Problem description ▸ The reply needs the lines from the one containing "right eye: (251, 135)" through the end of the material, each repeated exactly, and no pictures.

*** Opening Source information ***

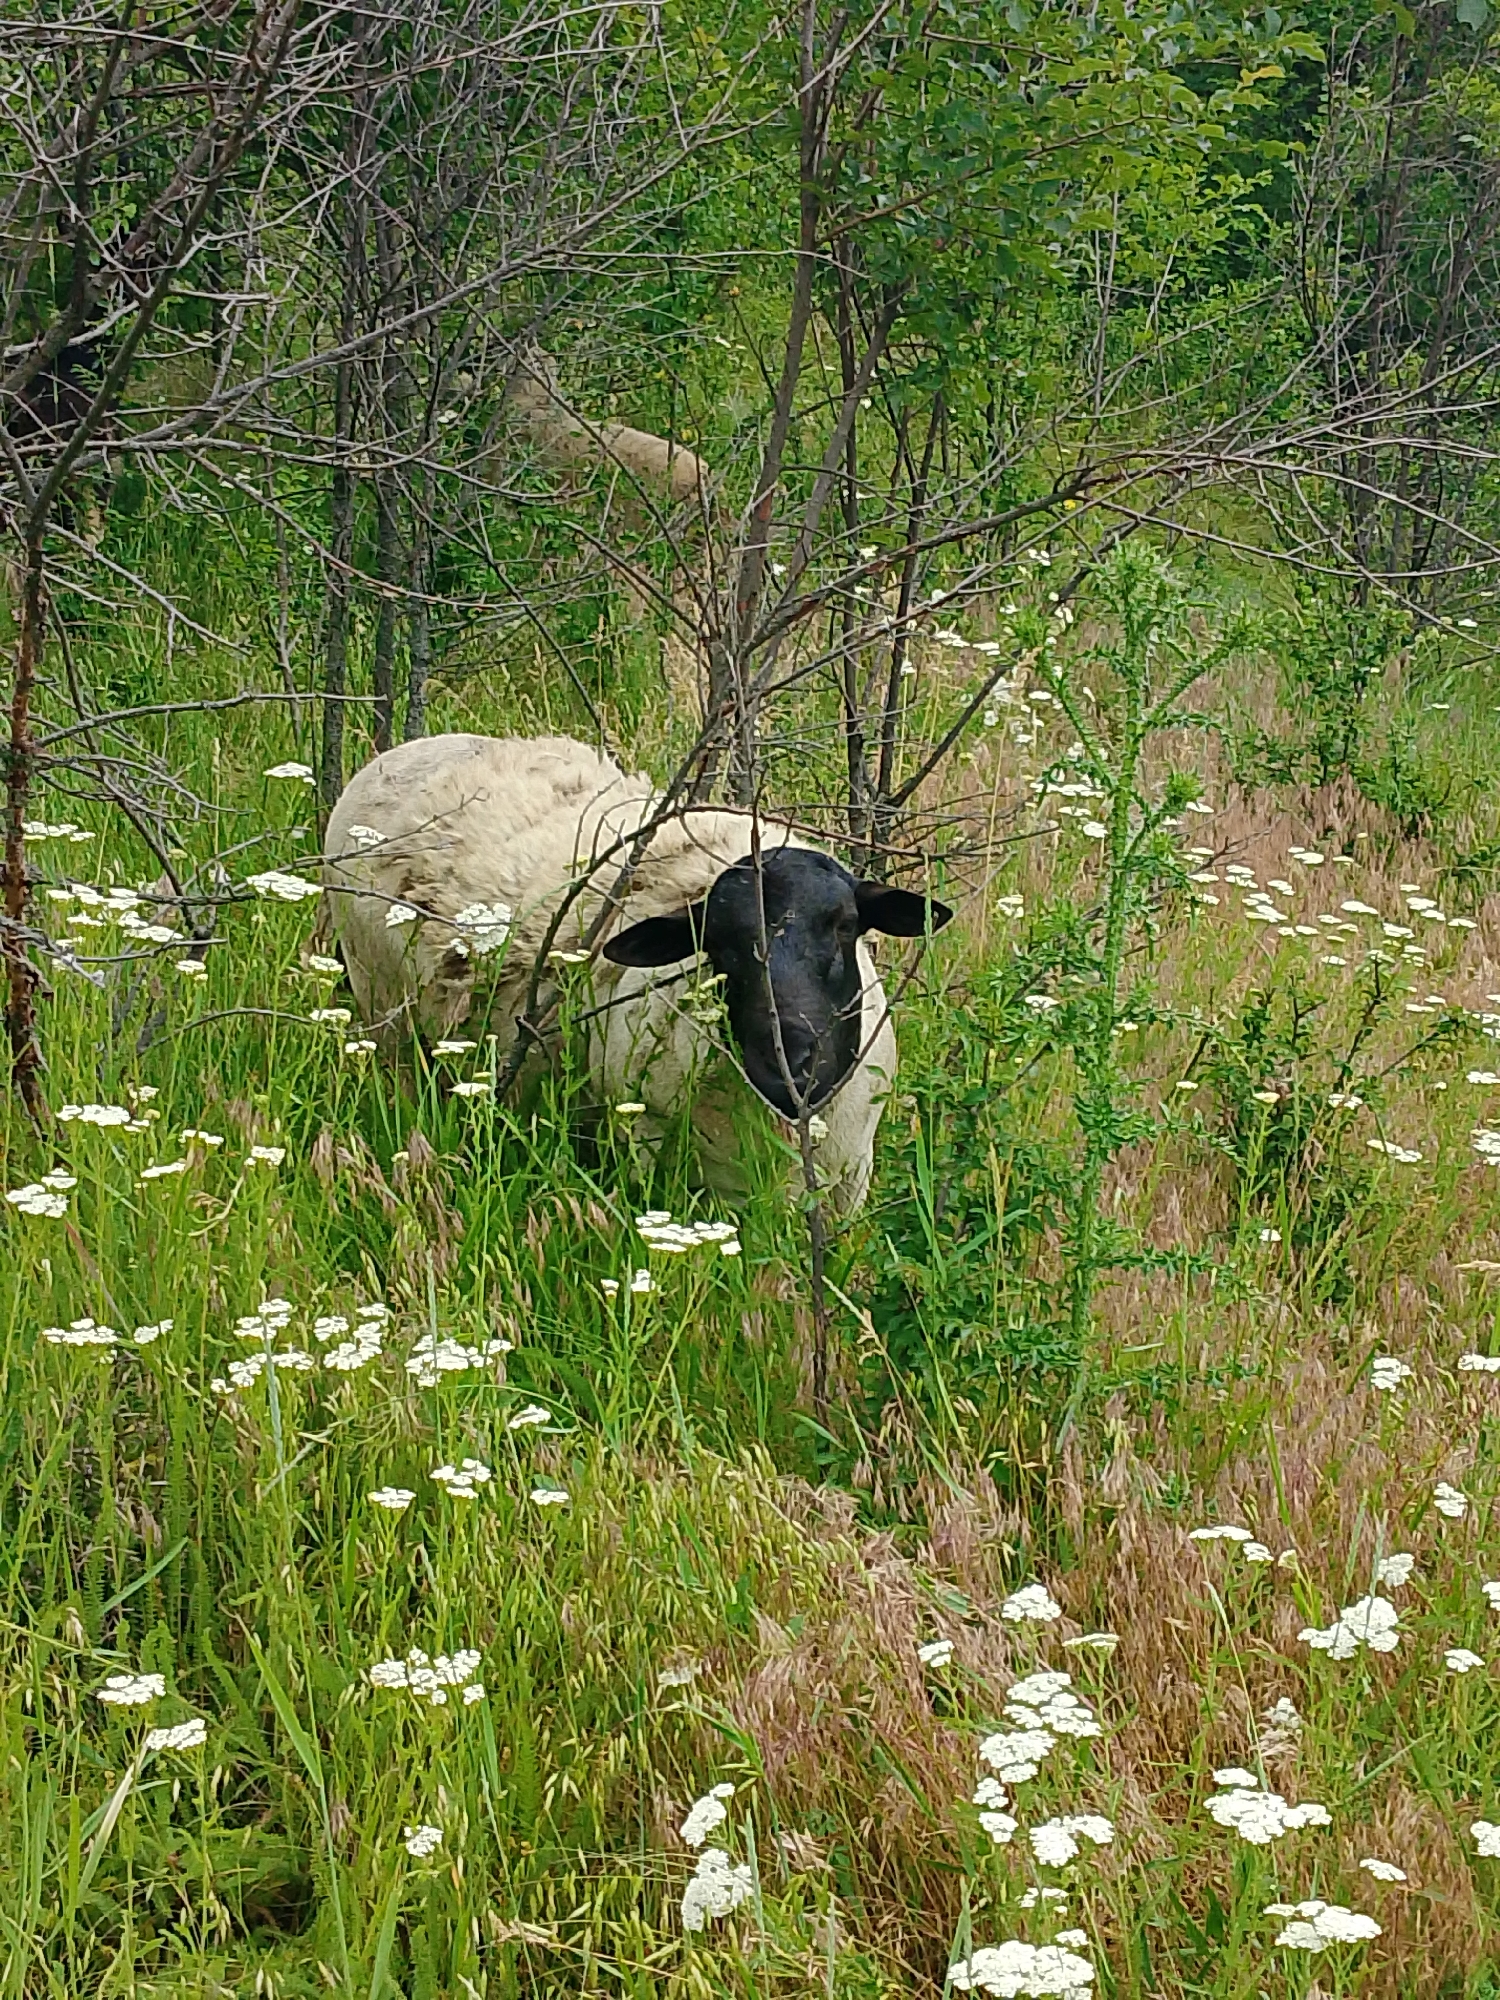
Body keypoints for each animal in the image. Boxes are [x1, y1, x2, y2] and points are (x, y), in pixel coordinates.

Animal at [321, 733, 950, 1214]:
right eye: (717, 946)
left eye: (845, 925)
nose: (787, 1058)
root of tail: (398, 752)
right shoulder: (650, 1149)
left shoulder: (852, 1175)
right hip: (384, 1014)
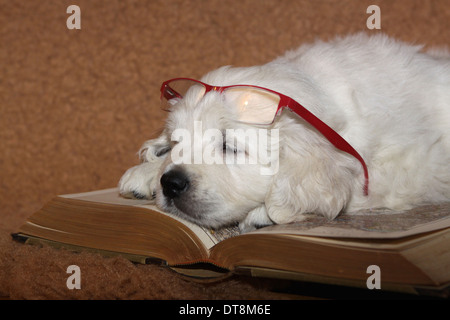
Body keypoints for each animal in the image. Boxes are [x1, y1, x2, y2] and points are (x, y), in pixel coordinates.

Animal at [118, 34, 450, 232]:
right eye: (177, 142)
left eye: (230, 146)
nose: (171, 183)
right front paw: (145, 172)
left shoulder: (397, 173)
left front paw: (262, 214)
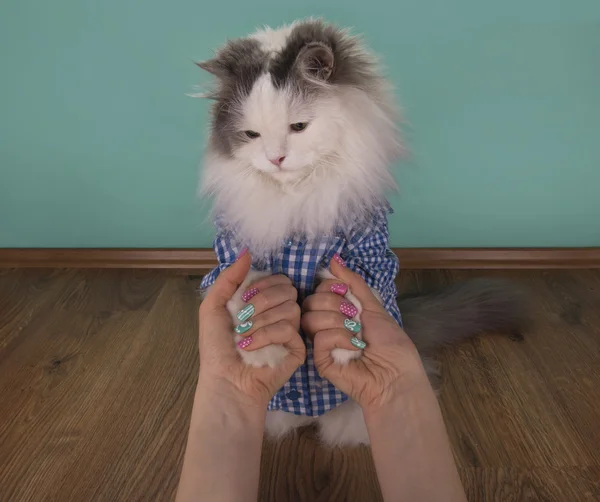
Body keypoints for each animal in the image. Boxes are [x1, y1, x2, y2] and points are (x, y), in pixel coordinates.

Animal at [196, 18, 524, 448]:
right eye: (251, 135)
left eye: (298, 127)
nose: (276, 158)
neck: (296, 197)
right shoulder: (233, 253)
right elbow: (247, 293)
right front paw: (261, 352)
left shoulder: (365, 250)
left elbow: (348, 290)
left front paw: (345, 349)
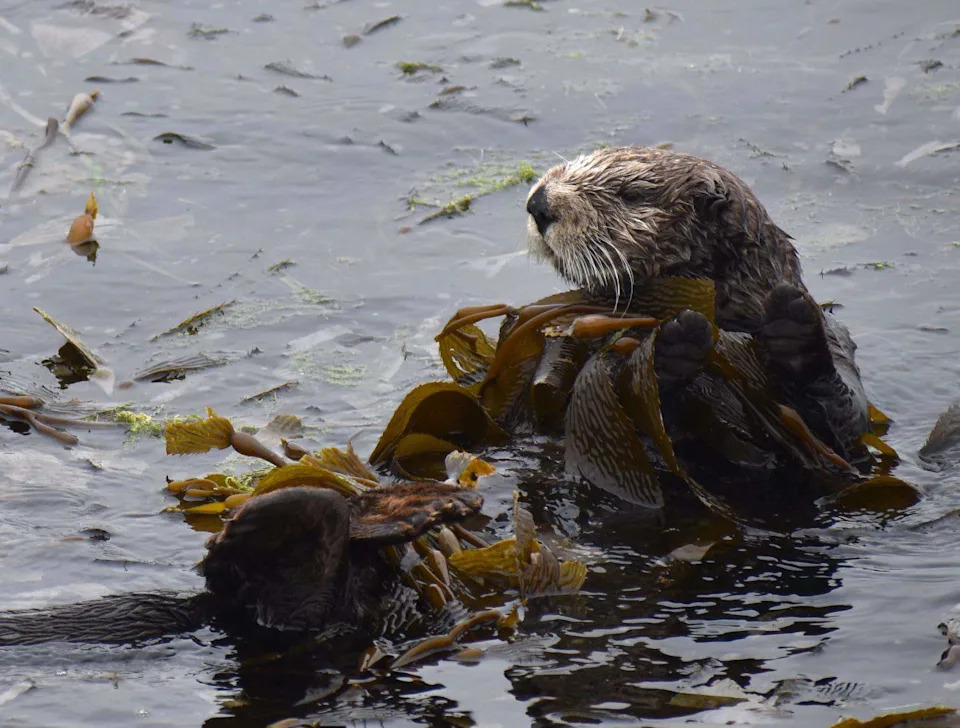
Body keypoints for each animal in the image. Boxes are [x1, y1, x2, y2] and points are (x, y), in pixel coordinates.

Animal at [525, 146, 869, 460]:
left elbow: (846, 427)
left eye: (631, 195)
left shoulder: (835, 338)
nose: (538, 203)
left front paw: (794, 328)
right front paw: (680, 342)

*** Closing Source information ***

Written solution ▸
right eye: (251, 135)
left eye: (298, 127)
nose: (276, 158)
neck: (296, 197)
right shoulder: (233, 253)
right elbow: (247, 293)
right front paw: (261, 352)
left shoulder: (365, 250)
left elbow: (348, 290)
left front paw: (345, 349)
Body keypoints for each animal in the image. Boxes are [x1, y1, x2, y2] and points are (x, y), in pixel coordinates.

Animal at [525, 146, 869, 460]:
left elbow: (846, 427)
left eye: (631, 195)
left shoulder: (835, 338)
nose: (538, 203)
left front paw: (794, 328)
right front paw: (680, 342)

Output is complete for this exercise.